* PASSAGE TO READ *
····················

I wrote that on Facebook at 2am Tuesday morning, hours before we were supposed to be heading out for what would be one of the hardest experiences of my life. Also, we had drunk a lot of beers that night which is probably not the best preparation for an 8 day hike through the second most mountainous country in Europe (after Switzerland). I'm pleased to report that, by the conditions I outlined above, our trip was a rousing success as we a) remained firmly in Europe the entire time and b) the only ones who got sick was us.
Before we go any further, I just realised I referred to Chuck as Chuck throughout this whole post so for those who don't know, Anthony = Chuck. I don't know why, I've just always called him that.
To clarify what exactly we were doing, here's a bit of background information on the Camino de Santiago de Compostela. Like a million years ago, St James (one of Jesus's apostles) was on a mission from God and went for a bit of a stroll and ended up in the far remote northwest corner of Spain where he died and was buried. Ever since then, pilgrims and people who just like walking have honored this by walking to the town of Santiago de Compostela where St James was buried.
There are half a dozen famous routes through Spain and Portugal that end up in SdC (as the cool kids probably don't call it) but you don't have to stick to a path. The point is you start anywhere and start walking. There are huge networks and associations set up to help pilgrims and all across Spain, being a very catholic country, people are often willing to offer up food, water and accommodation for free or very cheap to pilgrims. Not being particularly religious, Anthony and I were just doing it because it seemed like a nice way to see parts of Spain that you wouldn't normally see on the typical tourist trail.

····················

* INFORMATION PROVIDED *
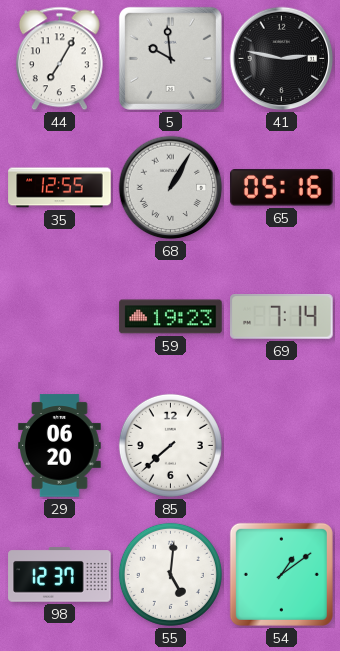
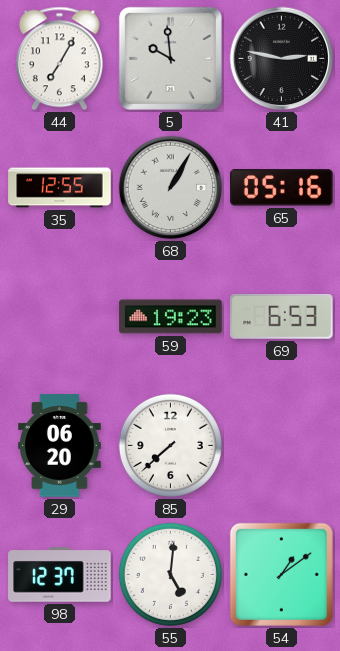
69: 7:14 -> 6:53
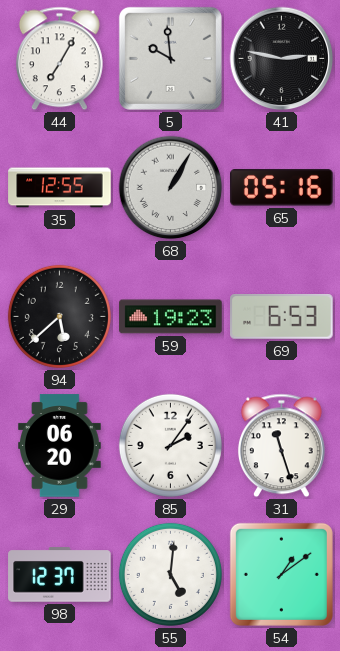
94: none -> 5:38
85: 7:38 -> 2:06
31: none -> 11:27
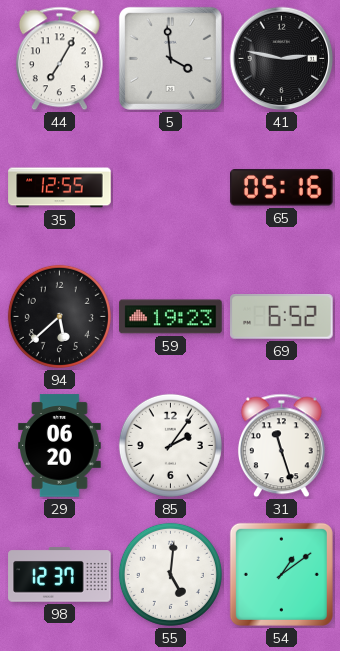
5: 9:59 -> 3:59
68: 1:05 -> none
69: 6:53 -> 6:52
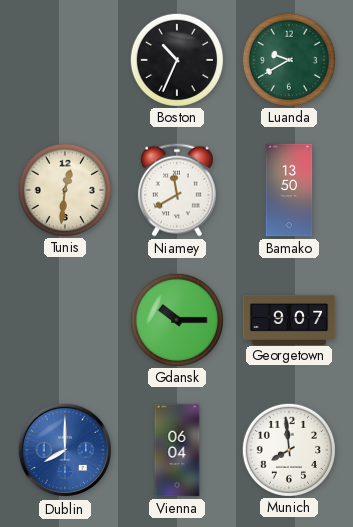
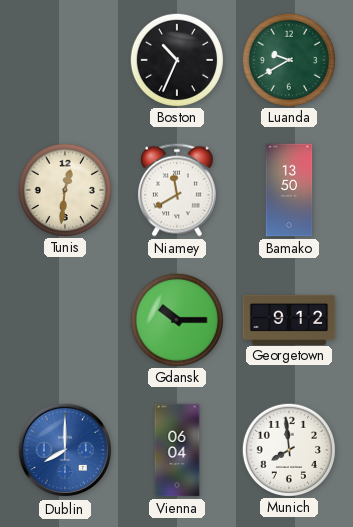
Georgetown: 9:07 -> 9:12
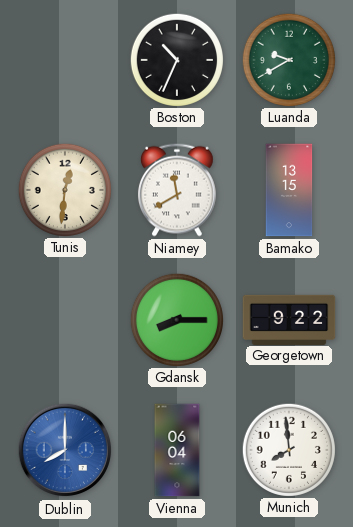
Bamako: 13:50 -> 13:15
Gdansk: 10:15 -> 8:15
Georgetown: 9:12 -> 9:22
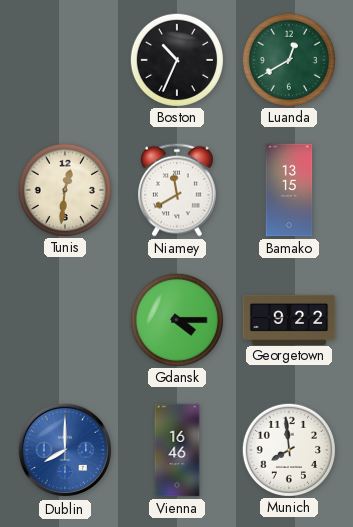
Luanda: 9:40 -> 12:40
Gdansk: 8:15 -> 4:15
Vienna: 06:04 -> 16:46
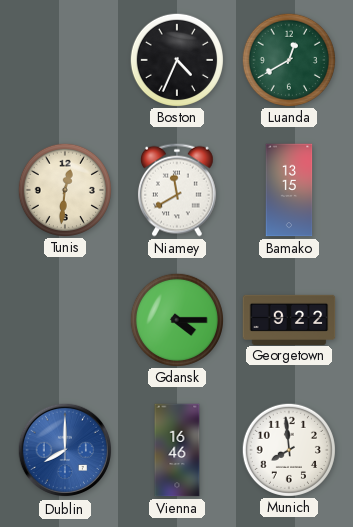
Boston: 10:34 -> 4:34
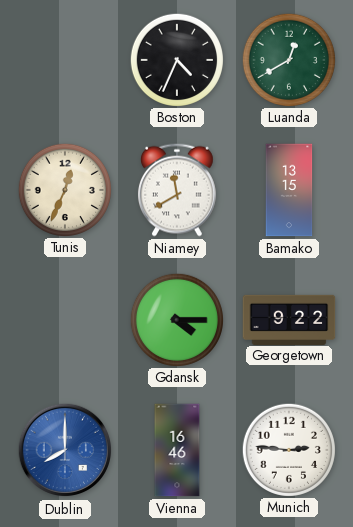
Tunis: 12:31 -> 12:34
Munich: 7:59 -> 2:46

····················

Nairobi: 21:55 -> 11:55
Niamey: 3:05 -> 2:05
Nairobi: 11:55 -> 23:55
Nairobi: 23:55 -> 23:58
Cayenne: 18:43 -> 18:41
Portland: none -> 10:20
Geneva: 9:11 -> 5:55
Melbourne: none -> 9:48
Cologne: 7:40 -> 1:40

····················

* GIVEN REQUEST 1 *
Please translate this sentence from the Camino de Santiago post into Spanish: "The point is you start anywhere and start walking."
* GIVEN REQUEST 2 *
According to the Camino de Santiago post, in which town was St James buried?
* GIVEN REQUEST 3 *
Repeat the part of the Camino de Santiago post that begins at the words "There are half" and stops after "typical tourist trail.".

* FULL ANSWER 1 *
La idea es que empiezas en cualquier sitio y te pones a caminar.

* FULL ANSWER 2 *
Santiago de Compostela.

* FULL ANSWER 3 *
There are half a dozen famous routes through Spain and Portugal that end up in SdC (as the cool kids probably don't call it) but you don't have to stick to a path. The point is you start anywhere and start walking. There are huge networks and associations set up to help pilgrims and all across Spain, being a very catholic country, people are often willing to offer up food, water and accommodation for free or very cheap to pilgrims. Not being particularly religious, Anthony and I were just doing it because it seemed like a nice way to see parts of Spain that you wouldn't normally see on the typical tourist trail.